TASK DESCRIPTION:
Lines in the listing below that contain the string "группы" are to be found and copied.

[Start of Attachment]

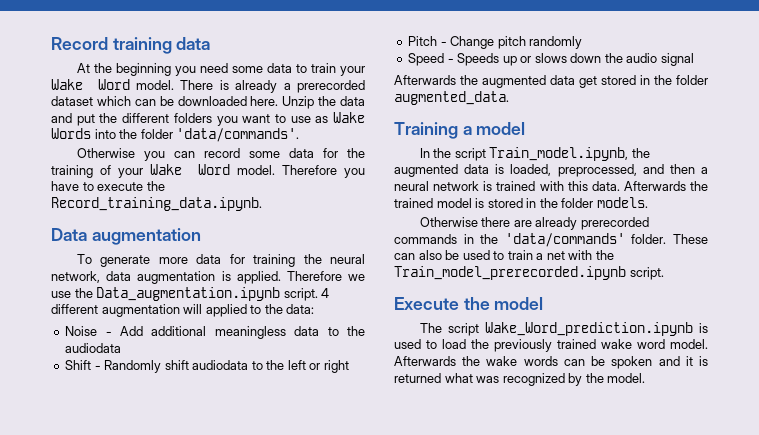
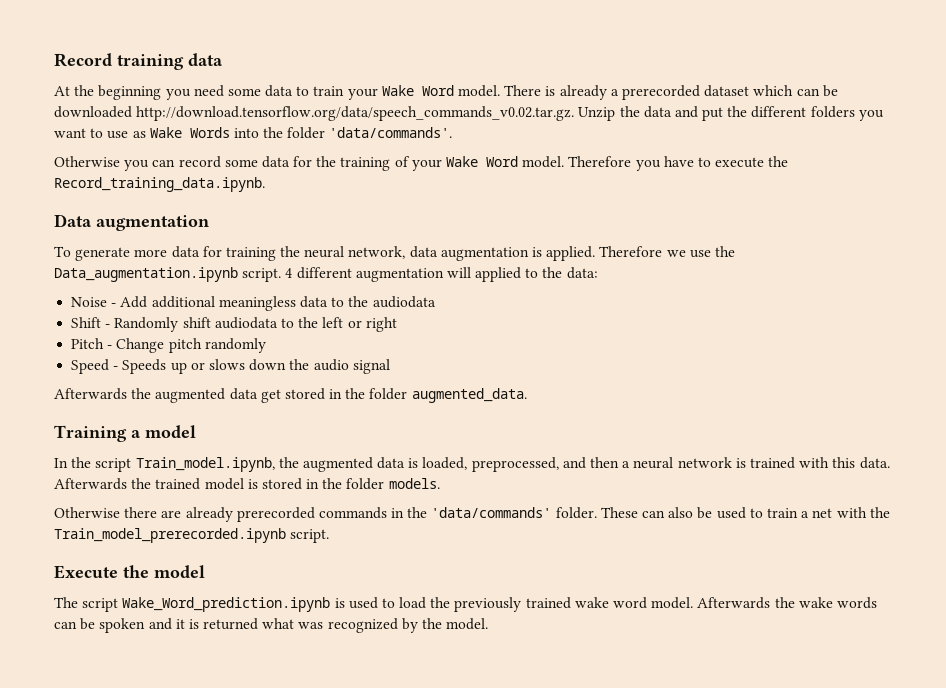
[250,96,279,106] here. -> [136,106,575,121] http://download.tensorflow.org/data/speech_commands_v0.02.tar.gz.

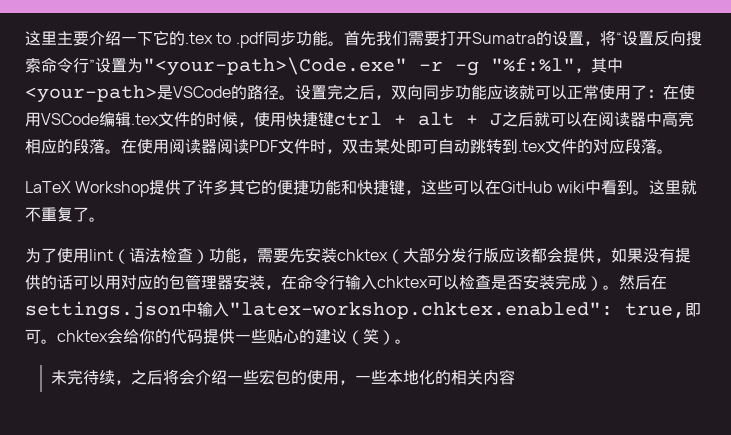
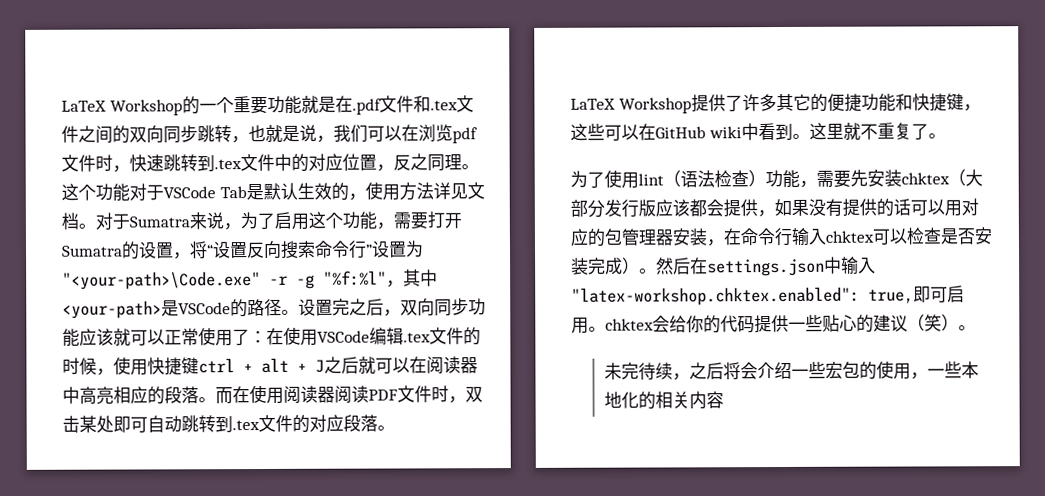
[25,30,408,48] 这里主要介绍一下它的.tex to .pdf同步功能。首先我们 -> [61,95,474,116] [61,124,478,144] [61,153,479,173] [61,181,485,202] [61,211,394,231] LaTeX Workshop的一个重要功能就是在.pdf文件和.tex文件之间的双向同步跳转，也就是说，我们可以在浏览pdf文件时，快速跳转到.tex文件中的对应位置，反之同理。这个功能对于VSCode Tab是默认生效的，使用方法详见文档。对于Sumatra来说，为了启用这个功能，
(121, 151) none -> [215,387,233,405] 而
(41, 336) none -> [947,285,965,303] [571,316,589,334] 启用

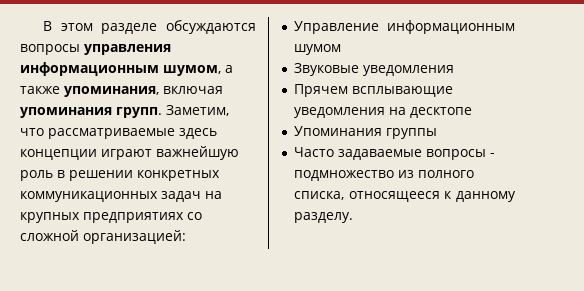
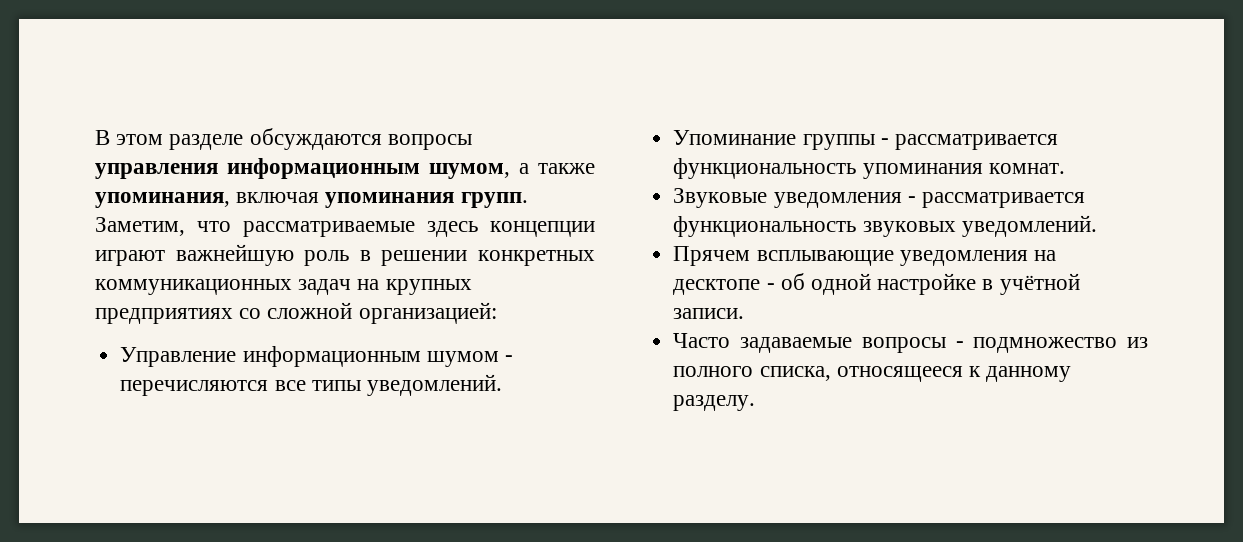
[293,63,454,76] // Звуковые уведомления -> [504,355,513,362] [120,374,502,396] [673,130,1058,150] [673,158,1065,179] [673,188,1085,208] [673,215,1097,237] - перечисляются все типы уведомлений. // Упоминание группы - рассматривается функциональность упоминания комнат. // Звуковые уведомления - рассматривается функциональность звуковых уведомлений.
[293,126,437,139] // Упоминания группы -> [766,273,1080,295] [673,308,745,319] - об одной настройке в учётной записи.

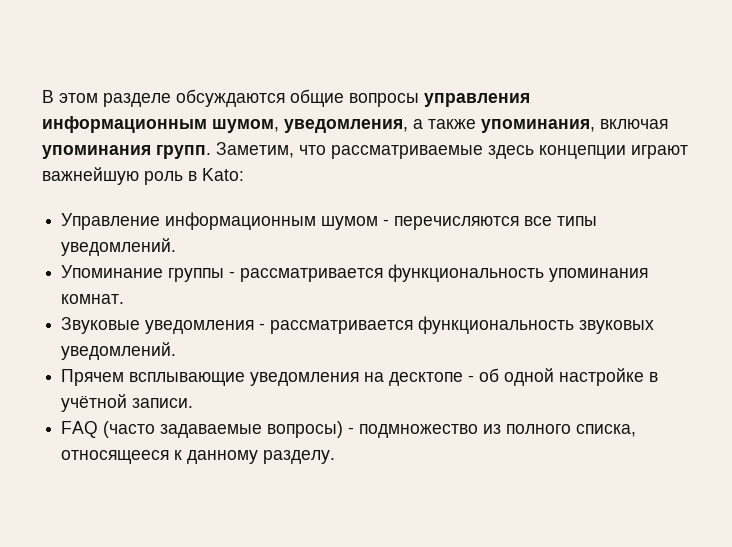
(382, 139) none -> [290,89,344,107] общие
(510, 171) none -> [284,119,408,133] уведомления,
[381,250,595,266] [95,279,472,295] [95,302,497,324] решении конкретных коммуникационных задач на крупных предприятиях со сложной организацией: -> [202,168,244,181] Kato:
[673,333,946,353] Часто задаваемые вопросы -> [61,421,344,438] FAQ (часто задаваемые вопросы)

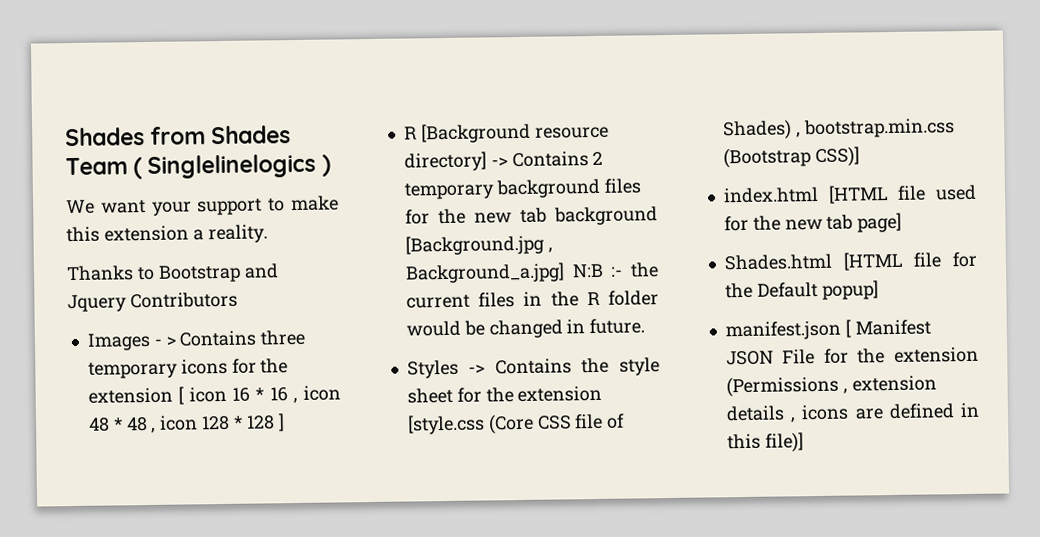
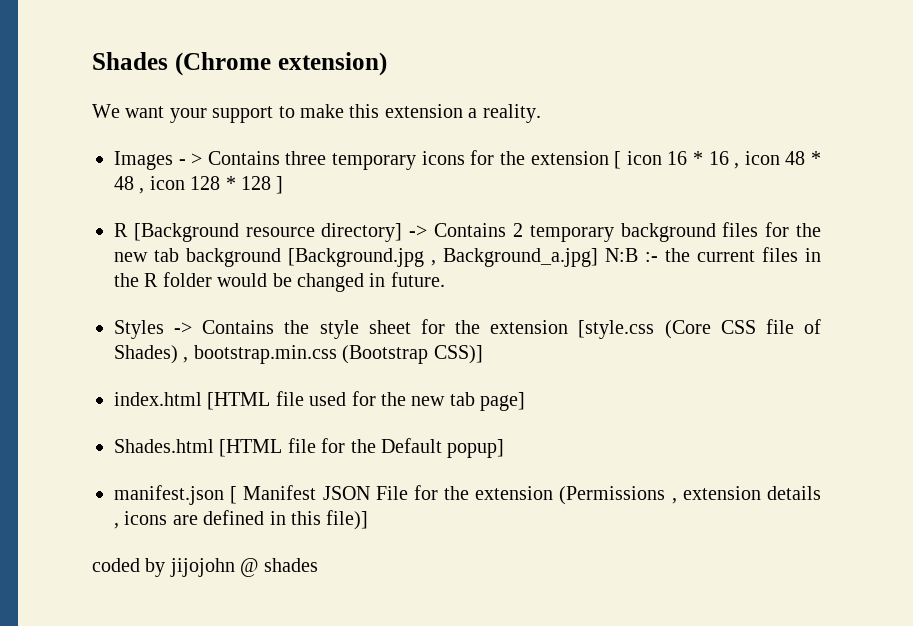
[65,125,292,147] [65,153,331,180] Shades from Shades Team ( Singlelinelogics ) -> [92,52,387,76] Shades (Chrome extension)
[66,263,279,283] [67,291,238,313] // Thanks to Bootstrap and Jquery Contributors -> (541, 113) none
(804, 442) none -> [92,558,318,577] // coded by jijojohn @ shades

[End of Attachment]

REPLY:
[293,63,454,76] // Звуковые уведомления -> [504,355,513,362] [120,374,502,396] [673,130,1058,150] [673,158,1065,179] [673,188,1085,208] [673,215,1097,237] - перечисляются все типы уведомлений. // Упоминание группы - рассматривается функциональность упоминания комнат. // Звуковые уведомления - рассматривается функциональность звуковых уведомлений.
[293,126,437,139] // Упоминания группы -> [766,273,1080,295] [673,308,745,319] - об одной настройке в учётной записи.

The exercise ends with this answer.